Recent research suggests that hybridisation occurring when similar species first come into contact generally proves short-lived. Once the two groups get to know each other better, “isolating mechanisms” start to assert themselves. This happened, for example, after Mediterranean gulls started foisting their attentions on Britain’s black-headed gulls. There is, however, a more fundamental issue. Should we even be trying to impose racial purity on other species just as we are coming to accept miscegenation in our own?

What constitutes a species is no longer clear-cut. Groups used to be considered separate if hybrids between them proved infertile. By that definition, ruddies and white-heads are the same species anyway: if their hybrids were infertile, there would be no problem of racial dilution.
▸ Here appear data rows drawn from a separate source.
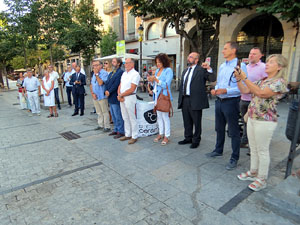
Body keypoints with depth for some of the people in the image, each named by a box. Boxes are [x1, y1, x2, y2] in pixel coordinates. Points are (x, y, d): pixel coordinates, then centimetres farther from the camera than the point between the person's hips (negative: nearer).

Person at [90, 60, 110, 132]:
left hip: (102, 96, -8)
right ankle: (100, 125, 26)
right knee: (99, 112, 16)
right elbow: (91, 85, 15)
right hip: (95, 96, 8)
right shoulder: (94, 74, 15)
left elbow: (100, 83, -23)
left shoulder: (104, 73, -11)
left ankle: (107, 126, 6)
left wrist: (96, 74, -15)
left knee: (105, 112, -1)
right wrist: (92, 93, 0)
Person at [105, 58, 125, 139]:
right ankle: (116, 130, 28)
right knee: (113, 116, 16)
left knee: (118, 116, -2)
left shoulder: (120, 72, -11)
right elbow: (107, 83, 13)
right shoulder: (111, 73, 18)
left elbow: (116, 84, -19)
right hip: (110, 98, 9)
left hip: (115, 98, -9)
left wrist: (109, 92, -15)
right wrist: (106, 91, -4)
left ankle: (121, 131, 8)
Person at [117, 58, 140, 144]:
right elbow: (120, 86, 14)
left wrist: (121, 95, -10)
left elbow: (132, 89, -17)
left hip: (130, 98, -8)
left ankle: (134, 136, 10)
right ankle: (127, 135, 26)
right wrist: (119, 94, -5)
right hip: (122, 98, 8)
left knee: (132, 118, 0)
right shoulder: (124, 73, 15)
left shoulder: (135, 74, -10)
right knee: (125, 118, 14)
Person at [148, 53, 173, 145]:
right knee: (159, 115, 12)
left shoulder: (168, 70, -7)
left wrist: (156, 79, -19)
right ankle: (160, 134, 23)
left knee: (165, 116, -4)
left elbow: (166, 84, -16)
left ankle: (167, 136, 6)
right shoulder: (157, 70, 14)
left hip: (164, 96, -7)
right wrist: (151, 81, 1)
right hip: (156, 95, 8)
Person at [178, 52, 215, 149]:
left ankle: (196, 140, 19)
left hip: (195, 100, -7)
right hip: (184, 100, 7)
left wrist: (209, 69, -27)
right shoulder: (185, 71, 19)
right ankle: (188, 138, 32)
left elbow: (212, 79, -14)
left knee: (196, 122, 5)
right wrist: (180, 99, 17)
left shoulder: (201, 69, -3)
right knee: (187, 121, 16)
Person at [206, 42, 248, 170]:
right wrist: (215, 90, 1)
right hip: (219, 101, 8)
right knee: (219, 129, 20)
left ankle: (234, 158, 17)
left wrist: (226, 91, -25)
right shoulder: (222, 66, 13)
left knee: (233, 132, 3)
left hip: (231, 102, -8)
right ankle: (218, 150, 38)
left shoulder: (240, 66, -11)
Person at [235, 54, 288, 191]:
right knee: (253, 148, 17)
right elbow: (245, 90, 10)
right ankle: (253, 172, 34)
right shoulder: (262, 80, 13)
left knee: (262, 151, 3)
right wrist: (238, 78, -4)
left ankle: (262, 179, 19)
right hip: (252, 118, 8)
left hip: (265, 121, -8)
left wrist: (245, 78, -25)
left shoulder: (279, 82, -12)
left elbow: (261, 93, -26)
Nowadays, however, species are separated by genetic or anatomical analysis, and adjudications are a mere matter of opinion.

Just a few million years ago, ruddies and white-heads would have been as one, as they threaten to become once more. The differences they developed while the Atlantic separated them can be seen as just one of evolution’s endless experiments. Perhaps the rudely successful New World ruddies are not so much endangering their effete, long-lost cousins as coming to their rescue. They may be giving the white-heads a much-needed, one-off genetic boost, which could help the latter restore their failing fortunes, in a natural version of the postwar Marshall Plan. Perhaps that is why the white-heads, in their wisdom, have been choosing ruddy over white-headed mates, just as our grandmothers favoured brash GIs over the weedy, local males. What do we know?

We know we know too little to play God.